→ **What is being asked**
All lines from the entries below that contain the string "Rosehill" should be copied out.

BEGIN Available data

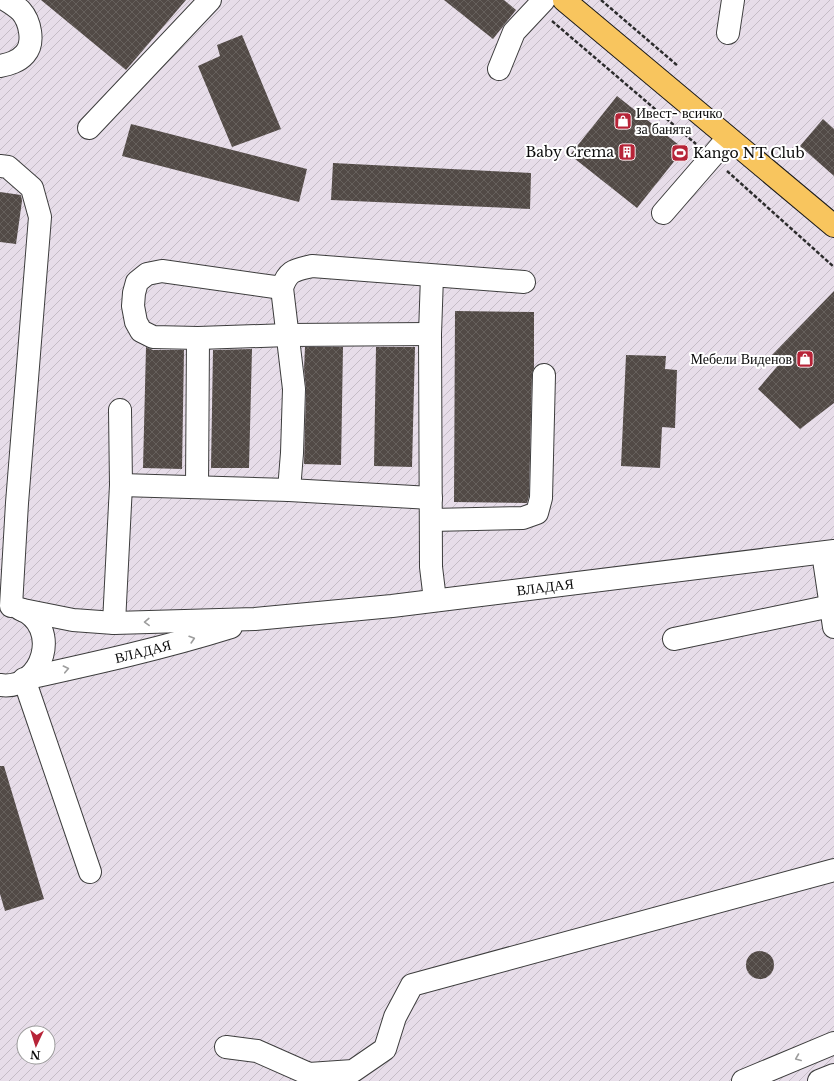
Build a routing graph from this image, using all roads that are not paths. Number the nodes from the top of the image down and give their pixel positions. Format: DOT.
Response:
graph roads {
  1 [pos="6,0"];
  2 [pos="210,0"];
  3 [pos="564,0"];
  4 [pos="733,0"];
  5 [pos="540,4"];
  6 [pos="728,33"];
  7 [pos="0,66"];
  8 [pos="499,69"];
  9 [pos="90,128"];
  10 [pos="728,138"];
  11 [pos="0,166"];
  12 [pos="663,213"];
  13 [pos="834,226"];
  14 [pos="432,276"];
  15 [pos="524,282"];
  16 [pos="282,288"];
  17 [pos="430,334"];
  18 [pos="288,335"];
  19 [pos="198,338"];
  20 [pos="544,375"];
  21 [pos="120,410"];
  22 [pos="121,485"];
  23 [pos="197,486"];
  24 [pos="289,490"];
  25 [pos="431,498"];
  26 [pos="9,501"];
  27 [pos="431,520"];
  28 [pos="829,552"];
  29 [pos="435,600"];
  30 [pos="831,606"];
  31 [pos="11,607"];
  32 [pos="256,619"];
  33 [pos="114,623"];
  34 [pos="834,627"];
  35 [pos="674,639"];
  36 [pos="26,678"];
  37 [pos="1,685"];
  38 [pos="834,870"];
  39 [pos="90,872"];
  40 [pos="834,1043"];
  41 [pos="226,1047"];
  42 [pos="834,1075"];
  43 [pos="743,1081"];
  44 [pos="820,1081"];
  1 -- 7 [label="street"];
  2 -- 9 [label="street"];
  3 -- 10 [label="main road"];
  4 -- 6 [label="street"];
  5 -- 8 [label="street"];
  10 -- 12 [label="street"];
  10 -- 13 [label="main road"];
  11 -- 26 [label="street"];
  14 -- 15 [label="street"];
  14 -- 16 [label="street"];
  14 -- 17 [label="street"];
  16 -- 18 [label="street"];
  16 -- 19 [label="street"];
  17 -- 18 [label="street"];
  17 -- 25 [label="street"];
  18 -- 19 [label="street"];
  18 -- 24 [label="street"];
  19 -- 23 [label="street"];
  20 -- 27 [label="street"];
  21 -- 22 [label="street"];
  22 -- 23 [label="street"];
  22 -- 33 [label="street"];
  23 -- 24 [label="street"];
  24 -- 25 [label="street"];
  25 -- 27 [label="street"];
  26 -- 31 [label="street"];
  27 -- 29 [label="street"];
  28 -- 29 [label="street, ВЛАДАЯ"];
  28 -- 30 [label="street"];
  29 -- 32 [label="street, ВЛАДАЯ"];
  30 -- 34 [label="street"];
  30 -- 35 [label="street"];
  31 -- 33 [label="street, ВЛАДАЯ"];
  31 -- 36 [label="street"];
  32 -- 33 [label="street, ВЛАДАЯ, one-way"];
  36 -- 32 [label="street, ВЛАДАЯ, one-way"];
  36 -- 37 [label="street, ВЛАДАЯ"];
  36 -- 39 [label="street"];
  38 -- 41 [label="street"];
  40 -- 43 [label="street, one-way"];
  42 -- 44 [label="street"];
}
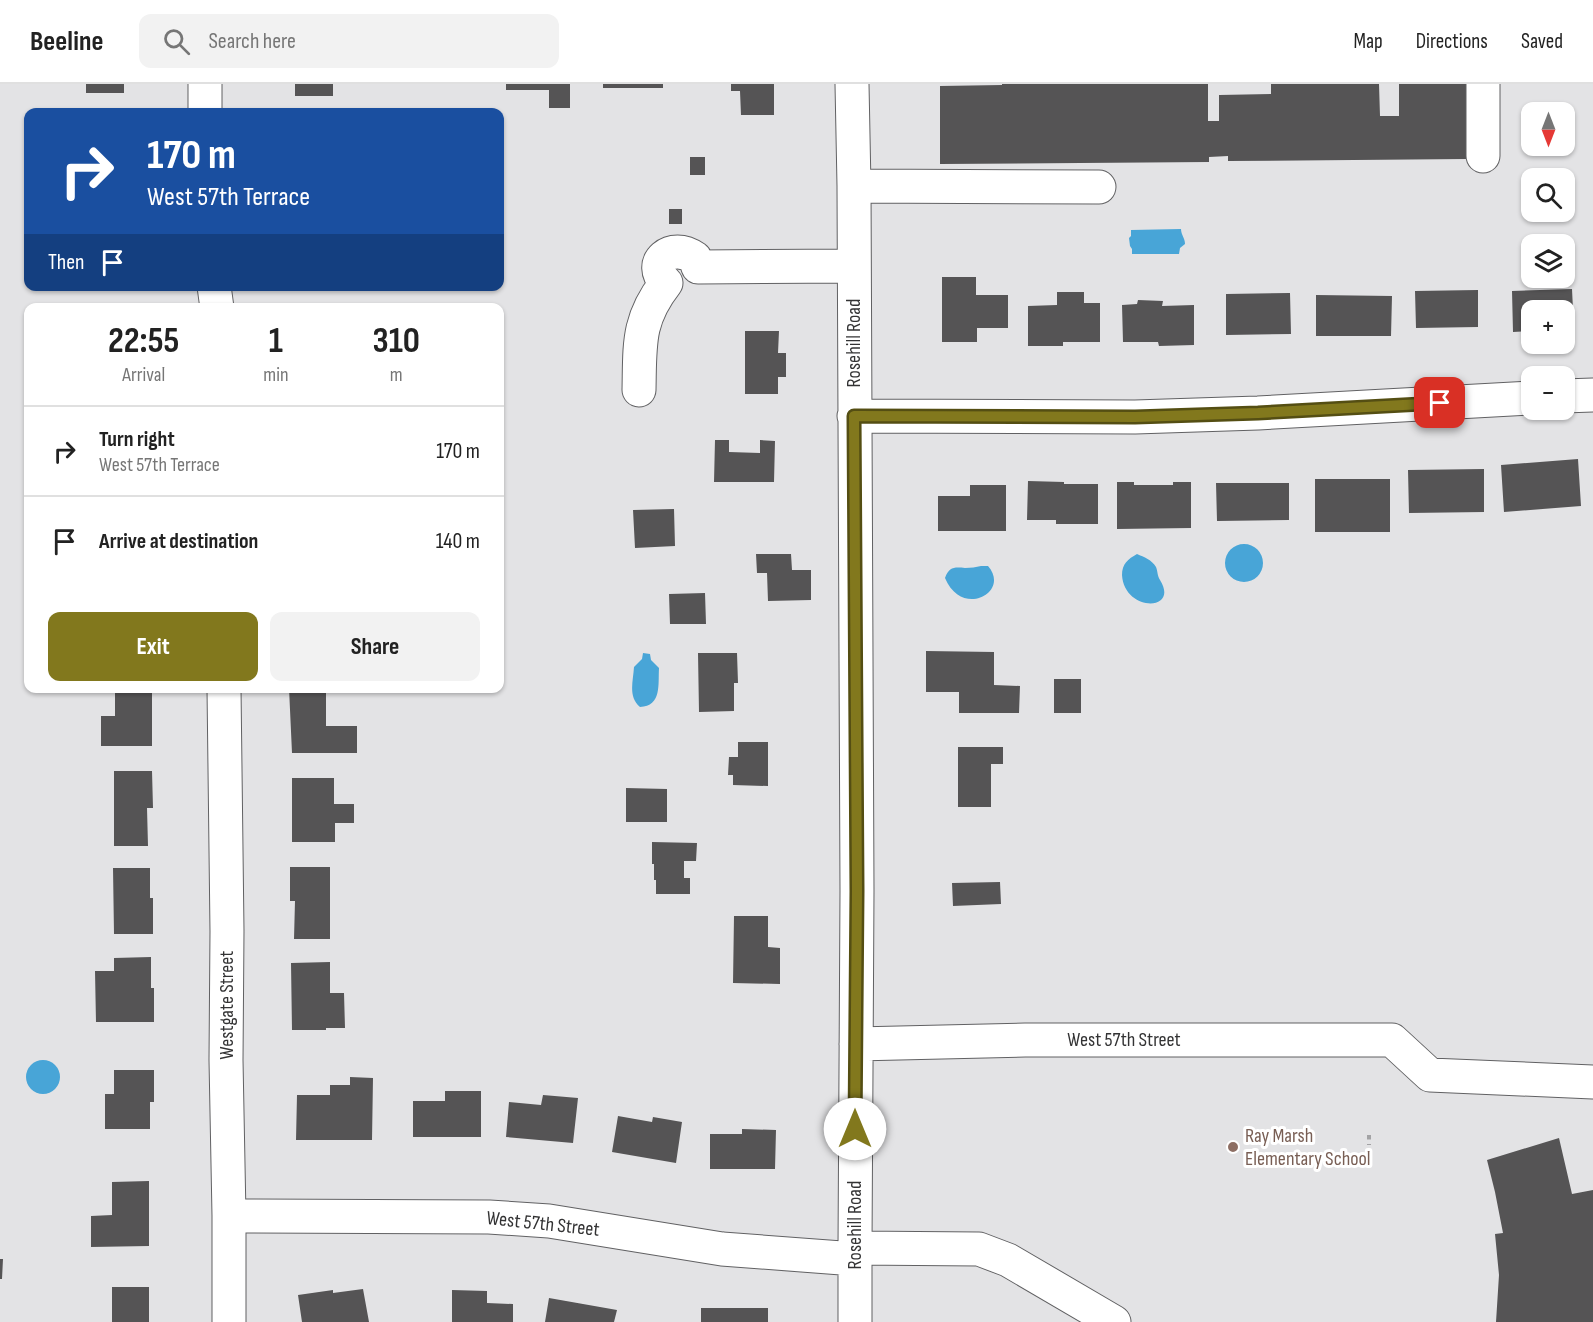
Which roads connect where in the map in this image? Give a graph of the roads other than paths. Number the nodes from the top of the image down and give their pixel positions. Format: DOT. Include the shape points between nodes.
graph roads {
  1 [pos="205,84"];
  2 [pos="852,84"];
  3 [pos="1483,84"];
  4 [pos="205,108"];
  5 [pos="1483,156"];
  6 [pos="854,186"];
  7 [pos="1099,187"];
  8 [pos="854,266"];
  9 [pos="639,390"];
  10 [pos="1593,395"];
  11 [pos="1575,396"];
  12 [pos="1521,399"];
  13 [pos="854,416"];
  14 [pos="224,693"];
  15 [pos="856,1044"];
  16 [pos="1593,1082"];
  17 [pos="229,1216"];
  18 [pos="855,1254"];
  19 [pos="229,1322"];
  20 [pos="855,1322"];
  21 [pos="1114,1322"];
  1 -- 4 [label="street"];
  2 -- 6 [label="street, Rosehill Road"];
  3 -- 5 [label="street"];
  6 -- 7 [label="street"];
  6 -- 8 [label="street, Rosehill Road"];
  8 -- 9 [label="street" via="698,267 695,258 687,253 667,253 660,266 666,283 650,305 644,323"];
  8 -- 13 [label="street, Rosehill Road"];
  10 -- 11 [label="street"];
  12 -- 13 [label="street" via="1135,417"];
  13 -- 15 [label="street, Rosehill Road"];
  14 -- 17 [label="street, Westgate Street"];
  15 -- 16 [label="street, West 57th Street" via="1392,1040 1430,1075"];
  15 -- 18 [label="street, Rosehill Road"];
  17 -- 18 [label="street, West 57th Street" via="489,1217 549,1221 722,1249"];
  17 -- 19 [label="street, Westgate Street"];
  18 -- 20 [label="street, Rosehill Road"];
  18 -- 21 [label="street, West 57th Street" via="979,1249 1008,1260"];
}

END Available data

→ **Exercise answer**
  2 -- 6 [label="street, Rosehill Road"];
  6 -- 8 [label="street, Rosehill Road"];
  8 -- 13 [label="street, Rosehill Road"];
  13 -- 15 [label="street, Rosehill Road"];
  15 -- 18 [label="street, Rosehill Road"];
  18 -- 20 [label="street, Rosehill Road"];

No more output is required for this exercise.